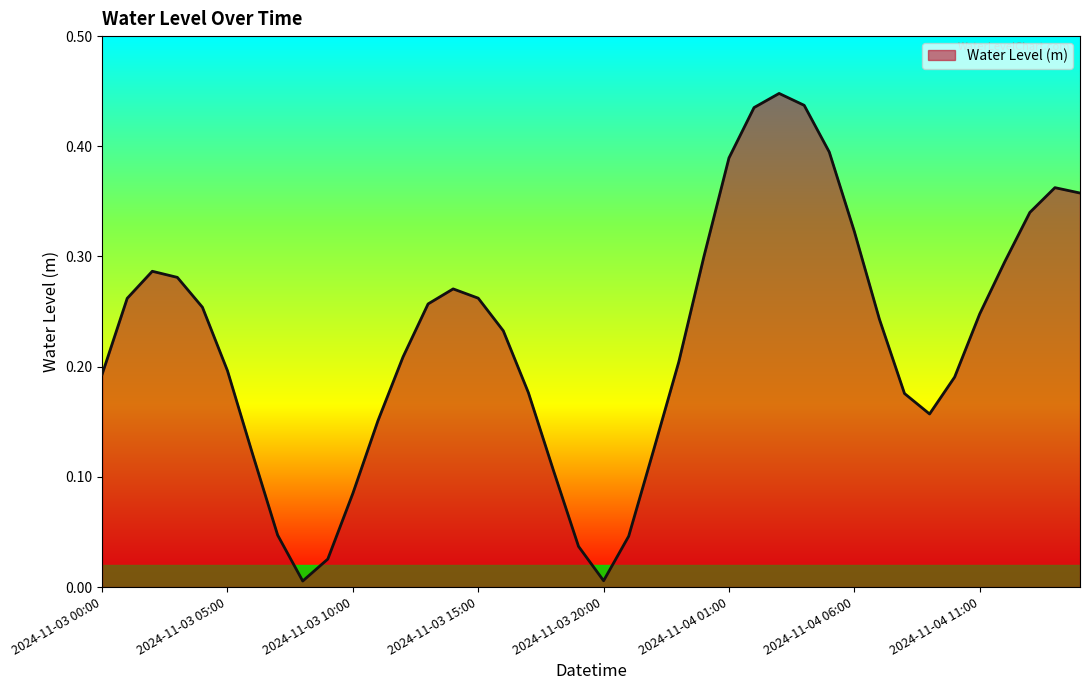

True or false: there are more than 0 points higher than both neighbors.

True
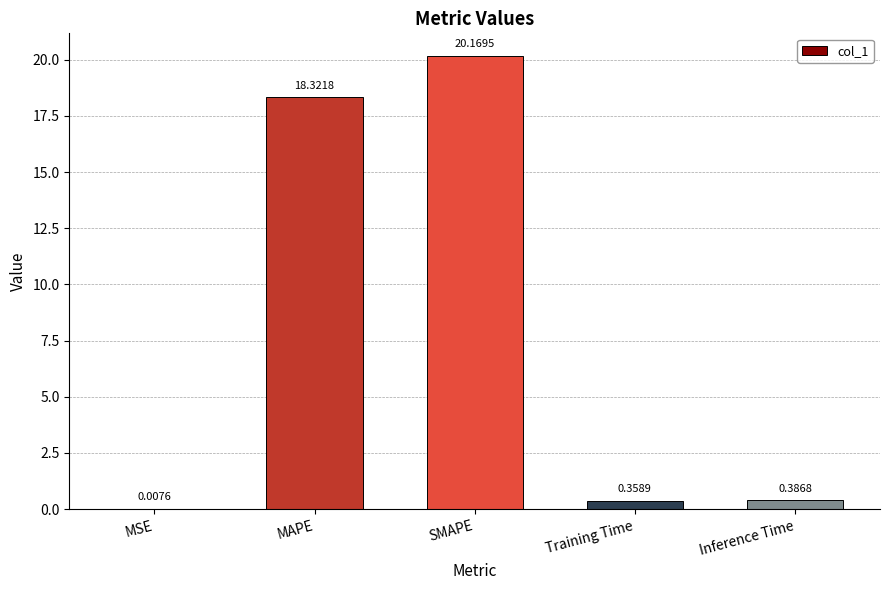

What is the sum of the values at MSE and SMAPE?

20.2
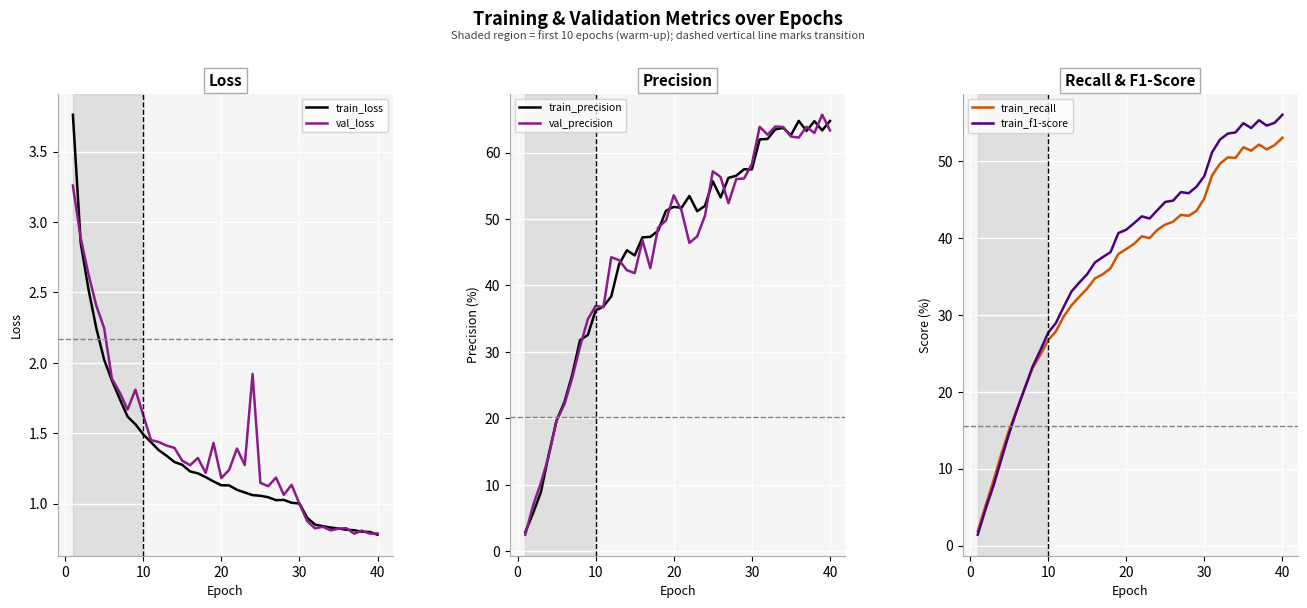

How many times do val_precision and train_loss cross each other?

1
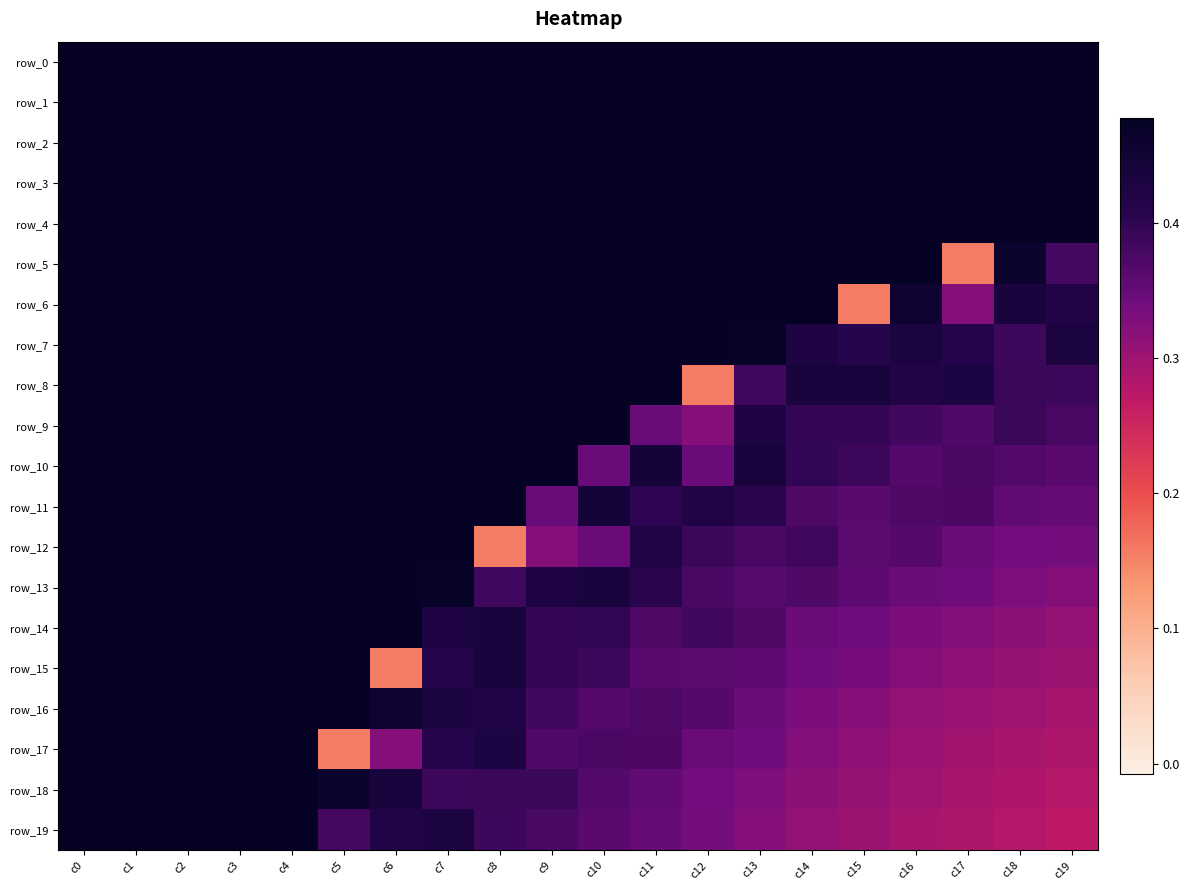

What is the greatest value displayed?

0.5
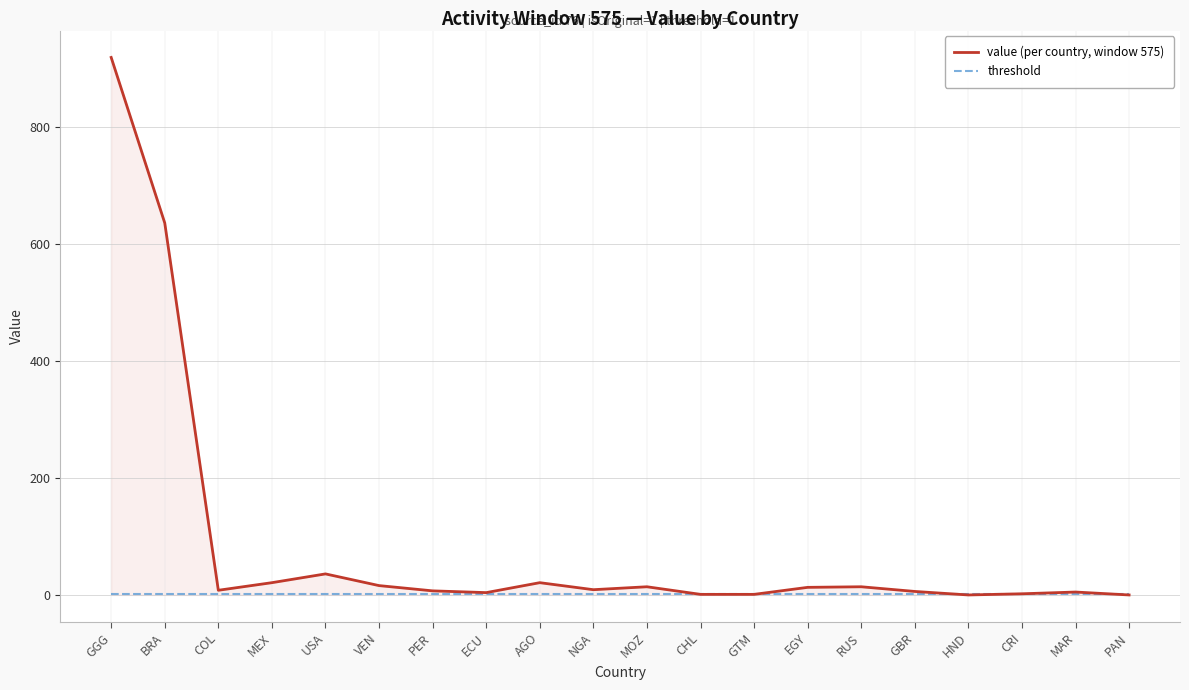

Which series has the largest total across all categories?

value (per country, window 575)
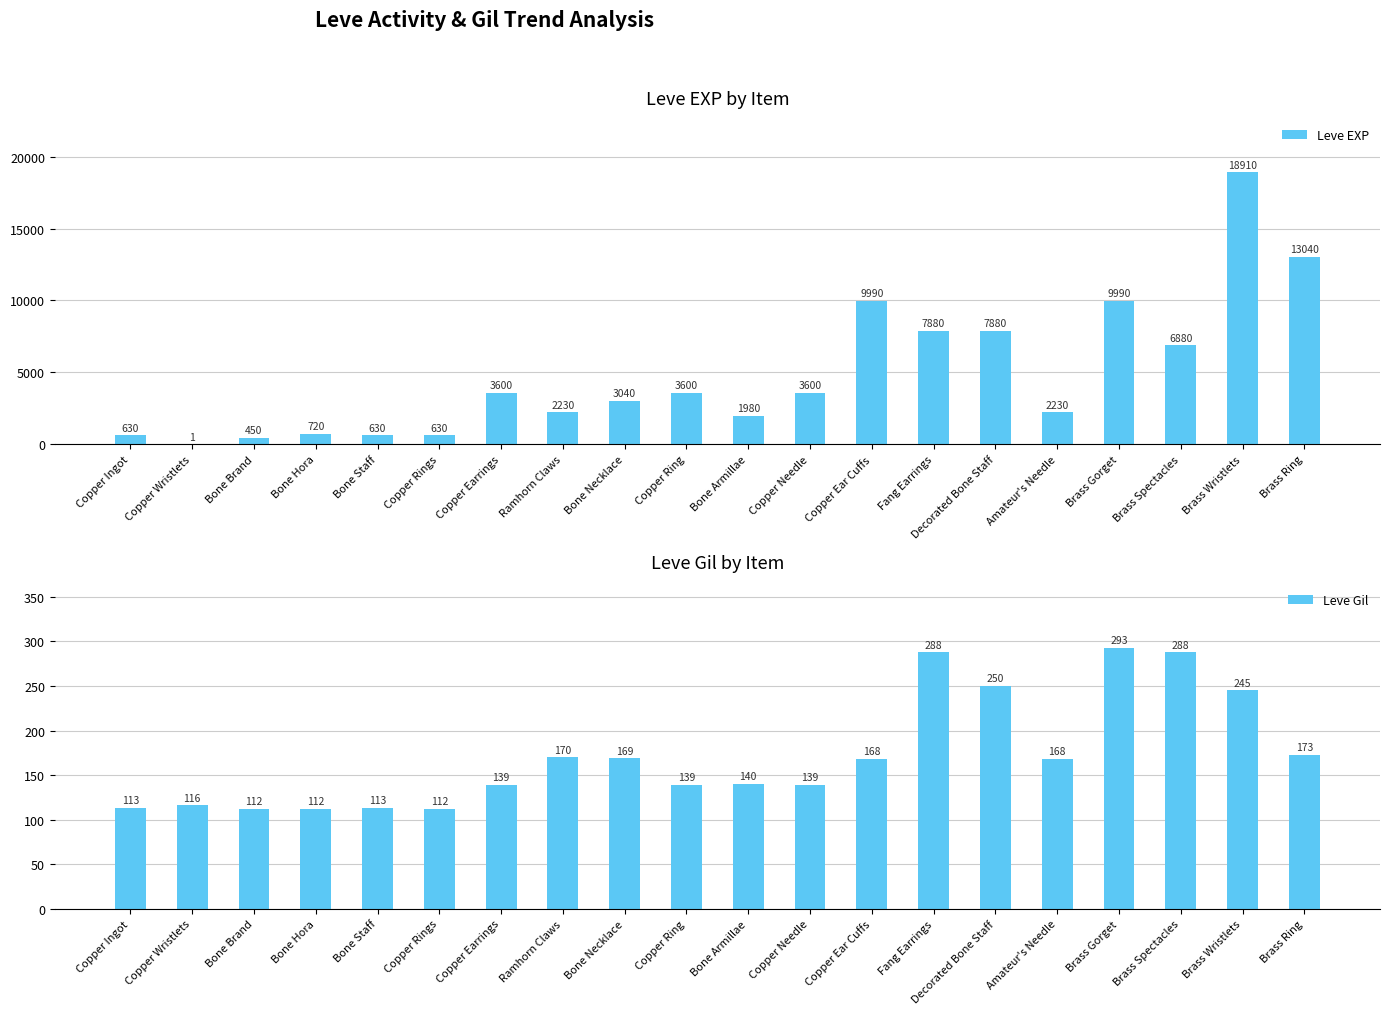

How many data points in Leve EXP are above 3600?

7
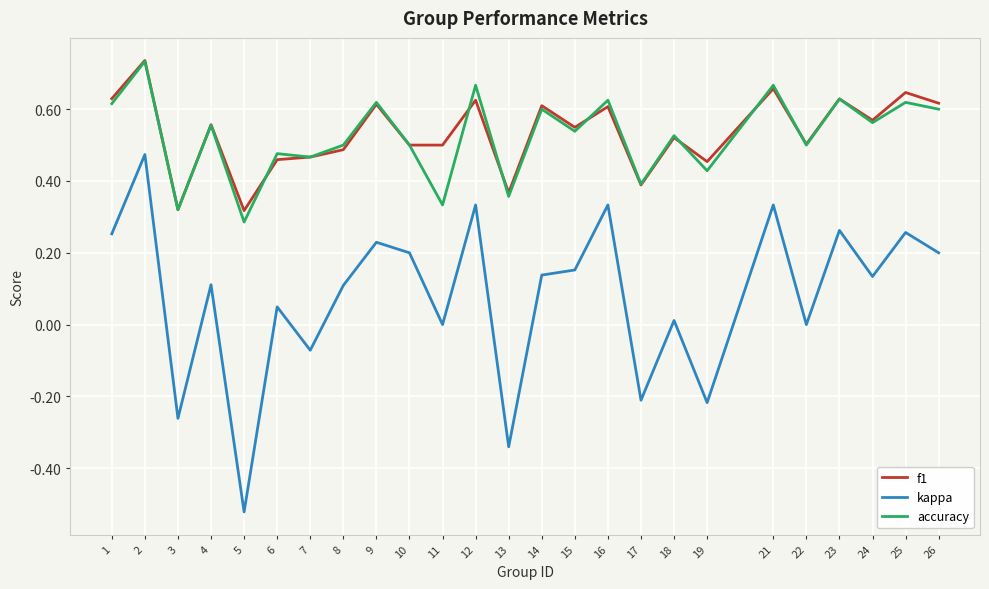

Which series changed the most between 10 and 19?

kappa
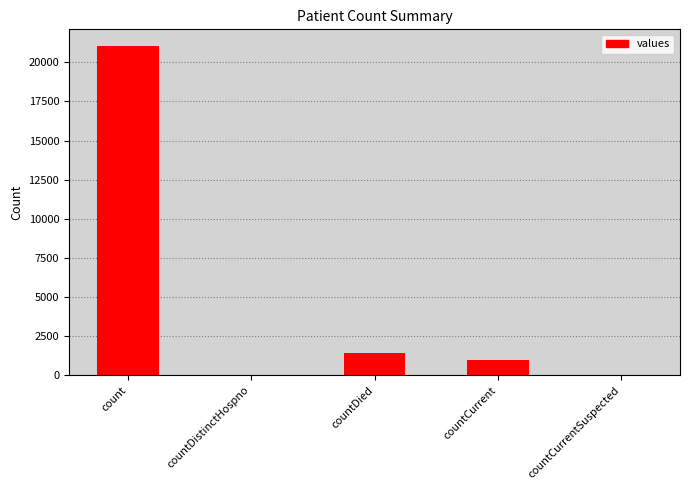

What is the sum of all values?

23461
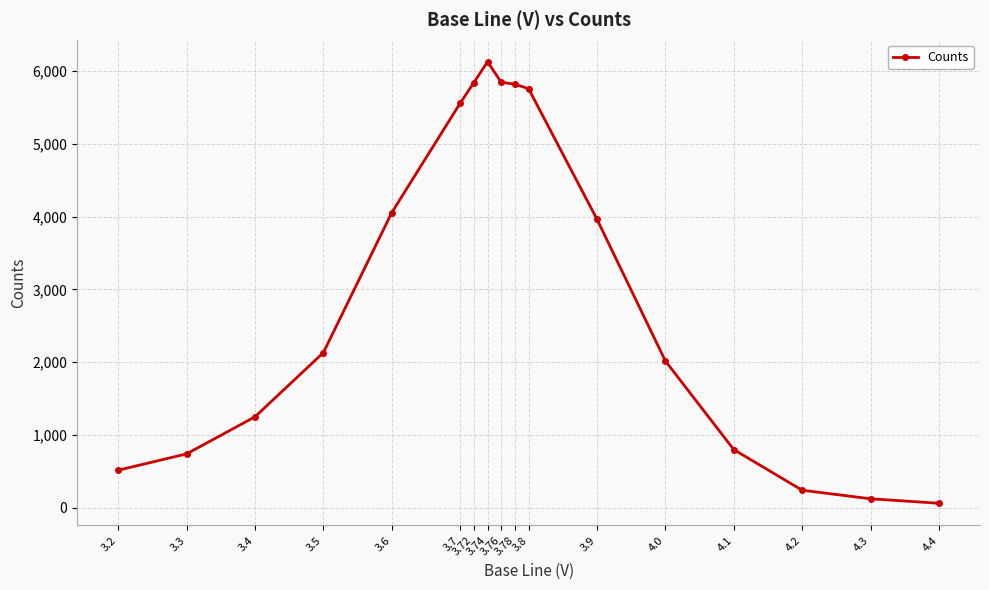

At which label is the value closest to 3094?

3.9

☆ ☆ ☆ ☆ ☆

PROBLEM> Copy out all of the material above word for word, omitting the pictures.

YOUR RESPONSE>
True or false: there are more than 0 points higher than both neighbors.

True

What is the sum of the values at MSE and SMAPE?

20.2

How many times do val_precision and train_loss cross each other?

1

What is the greatest value displayed?

0.5

Which series has the largest total across all categories?

value (per country, window 575)

How many data points in Leve EXP are above 3600?

7

Which series changed the most between 10 and 19?

kappa

What is the sum of all values?

23461

At which label is the value closest to 3094?

3.9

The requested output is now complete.